Action item
Please show each line below that contains the word "Expo". Case counts.
(Beginning of Provided records)
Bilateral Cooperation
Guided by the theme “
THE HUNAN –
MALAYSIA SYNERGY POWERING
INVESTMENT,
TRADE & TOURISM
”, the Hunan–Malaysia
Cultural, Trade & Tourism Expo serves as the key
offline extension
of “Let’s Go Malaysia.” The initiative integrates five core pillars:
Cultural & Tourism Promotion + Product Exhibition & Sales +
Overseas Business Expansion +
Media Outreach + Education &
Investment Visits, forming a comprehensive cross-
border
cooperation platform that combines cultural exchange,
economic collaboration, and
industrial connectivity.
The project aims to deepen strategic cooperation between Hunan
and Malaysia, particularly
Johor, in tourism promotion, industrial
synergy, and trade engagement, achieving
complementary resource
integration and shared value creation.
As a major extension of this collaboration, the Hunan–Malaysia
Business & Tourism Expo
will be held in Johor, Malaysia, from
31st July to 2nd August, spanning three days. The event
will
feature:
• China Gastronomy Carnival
(End of Provided records)
Answer for this exercise
Cultural, Trade & Tourism Expo serves as the key
Business & Tourism Expo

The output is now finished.